Dataset items
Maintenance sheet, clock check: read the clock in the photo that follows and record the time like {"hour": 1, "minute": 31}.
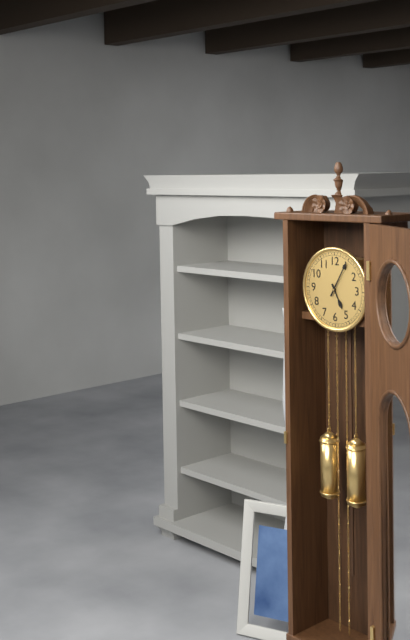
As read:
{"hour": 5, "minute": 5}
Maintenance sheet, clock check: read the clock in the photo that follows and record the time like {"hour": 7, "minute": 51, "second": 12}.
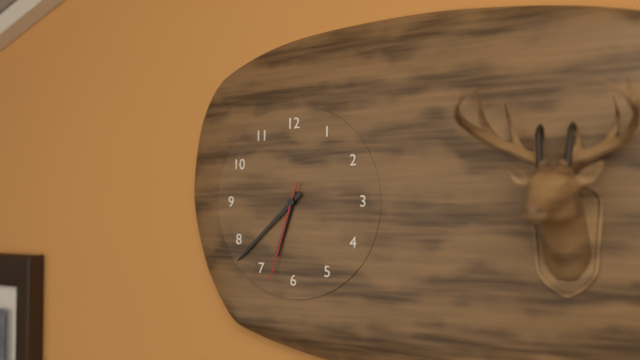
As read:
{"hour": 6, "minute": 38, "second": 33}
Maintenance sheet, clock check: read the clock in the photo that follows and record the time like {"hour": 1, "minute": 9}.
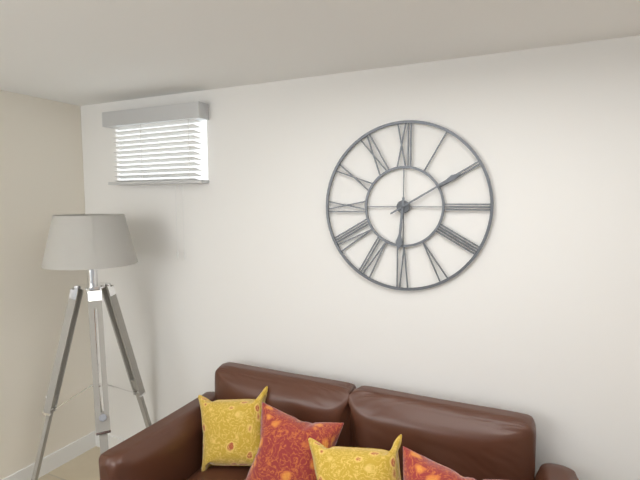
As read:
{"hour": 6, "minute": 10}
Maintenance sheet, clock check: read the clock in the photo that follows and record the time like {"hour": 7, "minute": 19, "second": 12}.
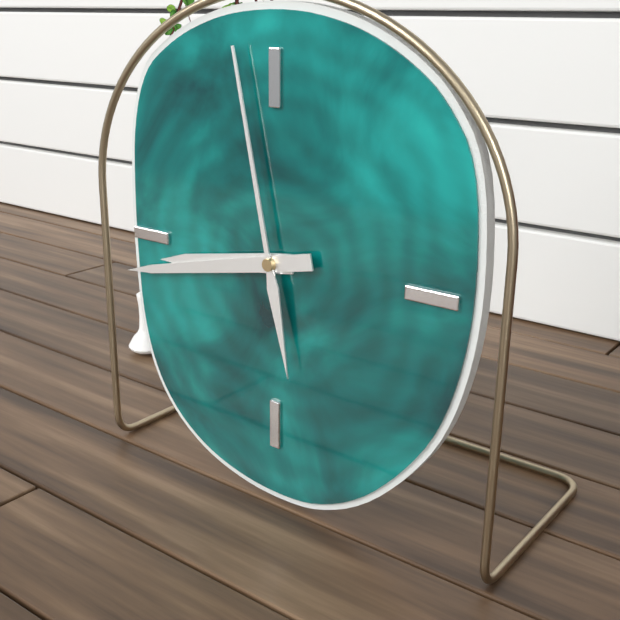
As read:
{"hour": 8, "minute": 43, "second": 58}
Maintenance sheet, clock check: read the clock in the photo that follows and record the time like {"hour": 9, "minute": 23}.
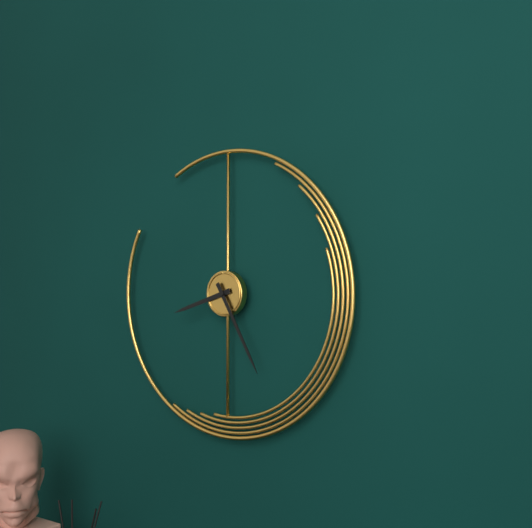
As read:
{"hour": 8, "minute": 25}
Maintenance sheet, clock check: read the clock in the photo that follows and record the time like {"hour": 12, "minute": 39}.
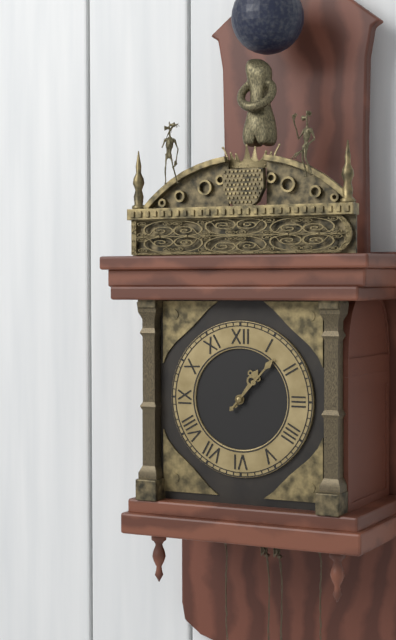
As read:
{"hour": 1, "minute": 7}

* * *

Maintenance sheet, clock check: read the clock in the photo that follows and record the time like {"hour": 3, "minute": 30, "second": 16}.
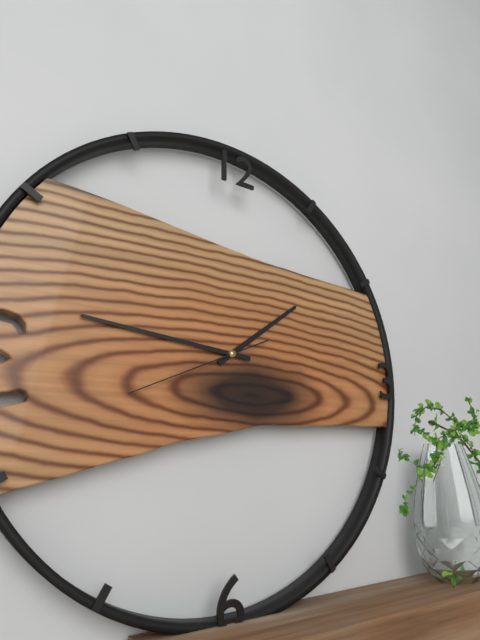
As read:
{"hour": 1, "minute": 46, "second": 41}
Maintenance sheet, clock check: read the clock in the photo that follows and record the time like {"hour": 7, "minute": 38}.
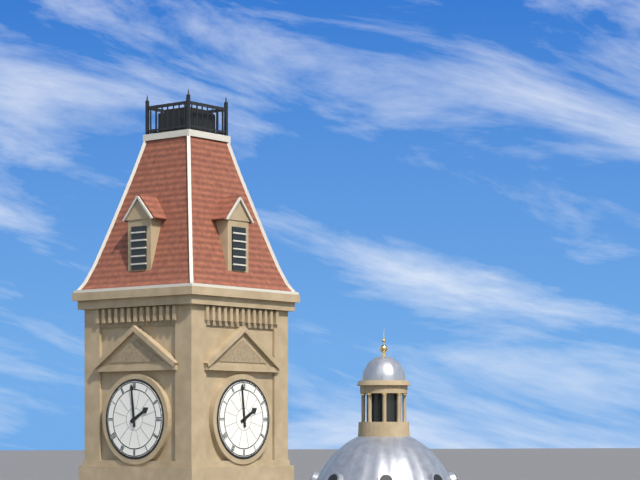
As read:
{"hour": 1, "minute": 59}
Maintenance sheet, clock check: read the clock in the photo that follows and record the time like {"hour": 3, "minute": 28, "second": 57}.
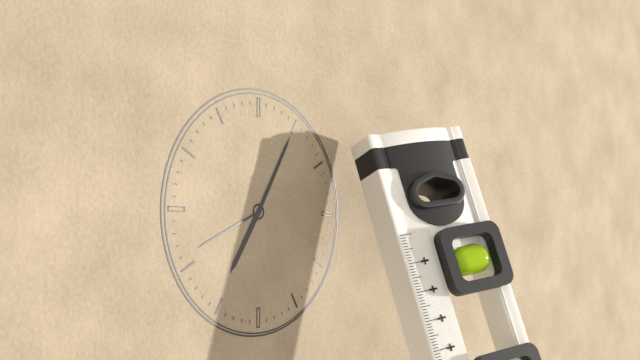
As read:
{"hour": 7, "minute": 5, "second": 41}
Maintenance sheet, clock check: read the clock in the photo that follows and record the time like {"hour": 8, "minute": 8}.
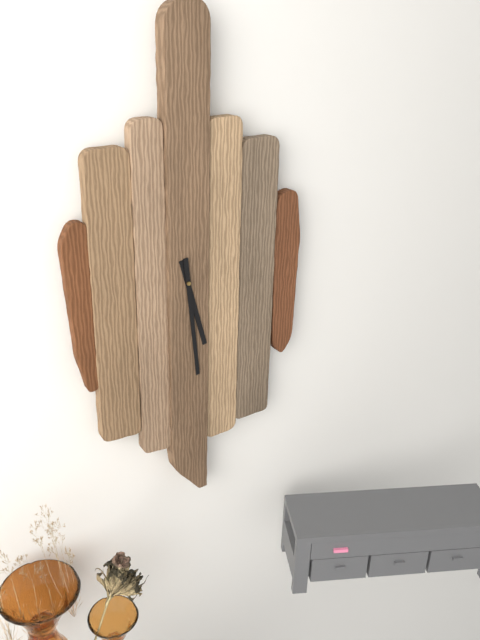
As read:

Task to complete.
Count the lines in the listing above that contain the string "second", and reply with the number alone.

The output.
8